## Naive Bayes Classifier

We are gonna use a BBC news dataset to train our model with category of the article.

#### Importing Data

import pandas as pd
import numpy
from sklearn.feature_extraction.text import CountVectorizer
from sklearn.naive_bayes import MultinomialNB

In [3]:
df = pd.read_csv('bbc-text.csv')

In [17]:
df.info()

<class 'pandas.core.frame.DataFrame'>
RangeIndex: 2225 entries, 0 to 2224
Data columns (total 2 columns):
category    2225 non-null object
text        2225 non-null object
dtypes: object(2)
memory usage: 34.8+ KB


In [6]:
df.sample(5)

Unnamed: 0,category,text
2034,politics,errors doomed first dome sale the initial att...
1449,sport,taylor poised for scotland return simon taylor...
159,business,orange colour clash set for court a row over t...
1155,politics,bid to cut court witness stress new targets to...
1949,business,huge rush for jet airways shares indian airlin...


#### Training our model

We are using CountVectorizer to split each and every word into an array. Then we will use Multinomial Naive Bayes (MNB) classifier to train it.

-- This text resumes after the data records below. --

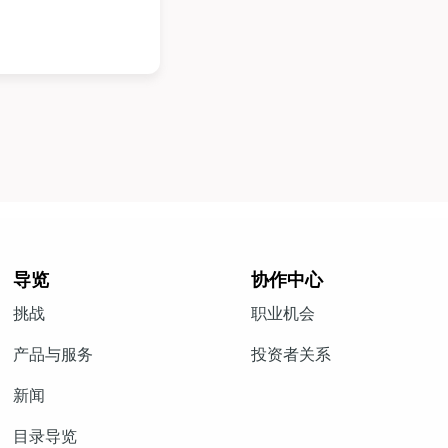
导览
协作中心
挑战
职业机会
产品与服务
投资者关系
新闻
目录导览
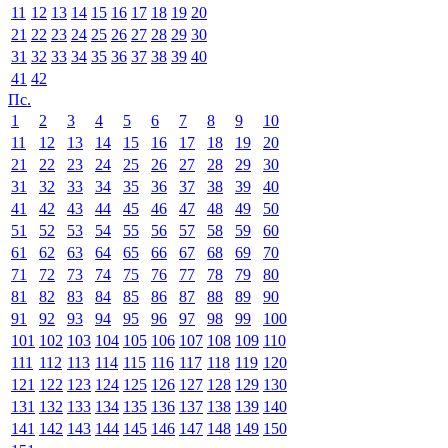
11
12
13
14
15
16
17
18
19
20
21
22
23
24
25
26
27
28
29
30
31
32
33
34
35
36
37
38
39
40
41
42
Пс.
1
2
3
4
5
6
7
8
9
10
11
12
13
14
15
16
17
18
19
20
21
22
23
24
25
26
27
28
29
30
31
32
33
34
35
36
37
38
39
40
41
42
43
44
45
46
47
48
49
50
51
52
53
54
55
56
57
58
59
60
61
62
63
64
65
66
67
68
69
70
71
72
73
74
75
76
77
78
79
80
81
82
83
84
85
86
87
88
89
90
91
92
93
94
95
96
97
98
99
100
101
102
103
104
105
106
107
108
109
110
111
112
113
114
115
116
117
118
119
120
121
122
123
124
125
126
127
128
129
130
131
132
133
134
135
136
137
138
139
140
141
142
143
144
145
146
147
148
149
150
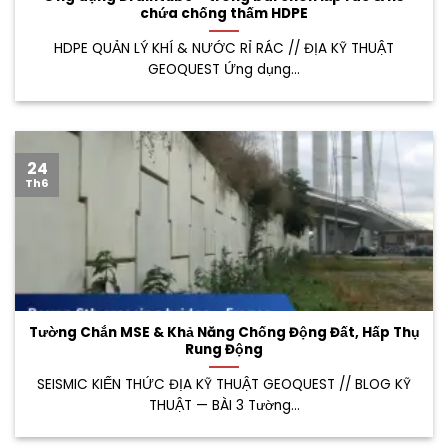
chứa chống thấm HDPE
HDPE QUẢN LÝ KHÍ & NƯỚC RỈ RÁC // ĐỊA KỸ THUẬT
GEOQUEST Ứng dụng...
24
Th6
Tường Chắn MSE & Khả Năng Chống Động Đất, Hấp Thụ
Rung Động
SEISMIC KIẾN THỨC ĐỊA KỸ THUẬT GEOQUEST // BLOG KỸ
THUẬT — BÀI 3 Tường...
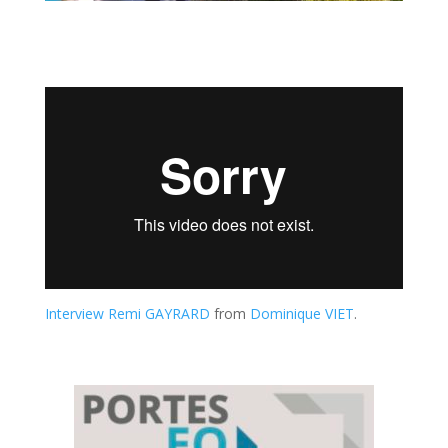
Interview Remi GAYRARD
from
Dominique VIET
.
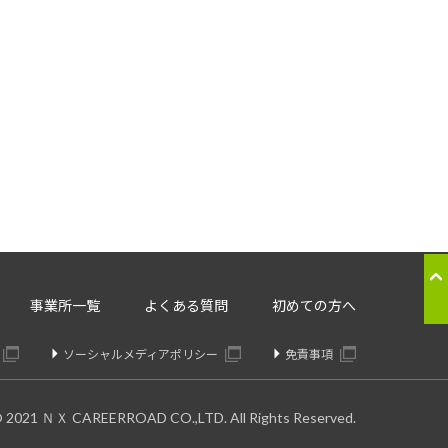
応のため
ることはございません。
。委託先については、個人情報の
り交わしたうえで委託いたしま
の提供の停止：
事業所一覧
よくある質問
初めての方へ
きます。
ソーシャルメディアポリシー
免責事項
© 2021 ＮＸ CAREERROAD CO.,LTD. All Rights Reserved.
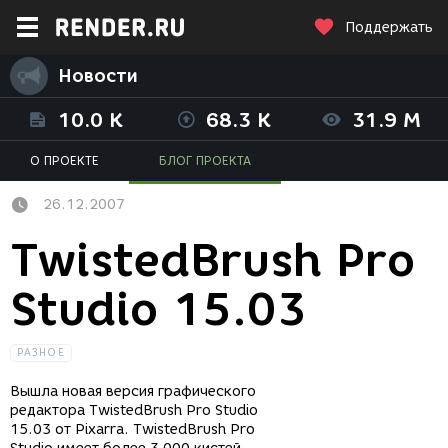
Поддержать
Новости
10.0 K
68.3 K
31.9 M
О ПРОЕКТЕ
БЛОГ ПРОЕКТА
26.12.2007
TwistedBrush Pro
Studio 15.03
РАЗНОЕ
Вышла новая версия графического
редактора TwistedBrush Pro Studio
15.03 от Pixarra. TwistedBrush Pro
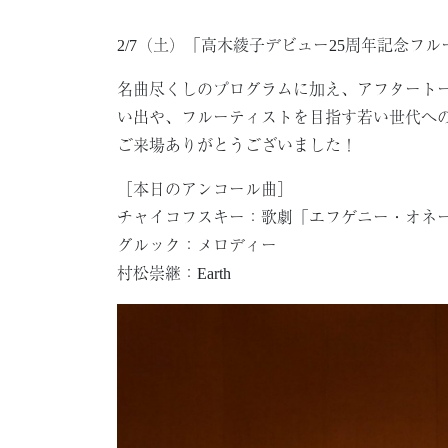
2/7（土）「高木綾子デビュー25周年記念フ
名曲尽くしのプログラムに加え、アフタートー
い出や、フルーティストを目指す若い世代へ
ご来場ありがとうございました！
［本日のアンコール曲］
チャイコフスキー：歌劇「エフゲニー・オネ
グルック：メロディー
村松崇継：Earth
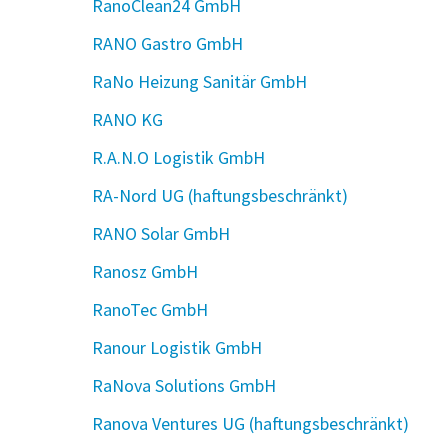
RanoClean24 GmbH
RANO Gastro GmbH
RaNo Heizung Sanitär GmbH
RANO KG
R.A.N.O Logistik GmbH
RA-Nord UG (haftungsbeschränkt)
RANO Solar GmbH
Ranosz GmbH
RanoTec GmbH
Ranour Logistik GmbH
RaNova Solutions GmbH
Ranova Ventures UG (haftungsbeschränkt)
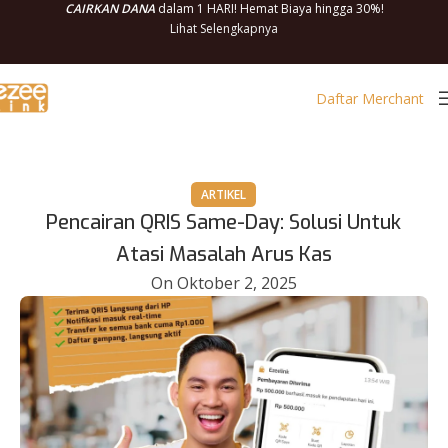
CAIRKAN DANA
dalam 1 HARI! Hemat Biaya hingga 30%!
Lihat Selengkapnya
Daftar Merchant
ARTIKEL
Pencairan QRIS Same-Day: Solusi Untuk
Atasi Masalah Arus Kas
On Oktober 2, 2025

MNB is used for document classification.

In [8]:
vectorizer = CountVectorizer()
counts = vectorizer.fit_transform(df['text'].values)

In [13]:
counts

<2225x29421 sparse matrix of type '<class 'numpy.int64'>'
	with 449254 stored elements in Compressed Sparse Row format>

In [10]:
classifier = MultinomialNB()
targets = df['category'].values
classifier.fit(counts, targets)

MultinomialNB(alpha=1.0, class_prior=None, fit_prior=True)

Our classifier is ready to classify new data.

#### Testing

In [14]:
sample = ['Barnubry has scored 1 goal against Futsul in the semi-finals of ASL.']

This should be predicted as a sports article (You score a goal in football! Which is a sport!)

In [15]:
sample_counts = vectorizer.transform(sample)
predictions = classifier.predict(sample_counts)

In [16]:
predictions

array(['sport'],
      dtype='<U13')

Yay! We have made our computer smart enough! I wish it would have completed my assignment, but it's still dumb enough!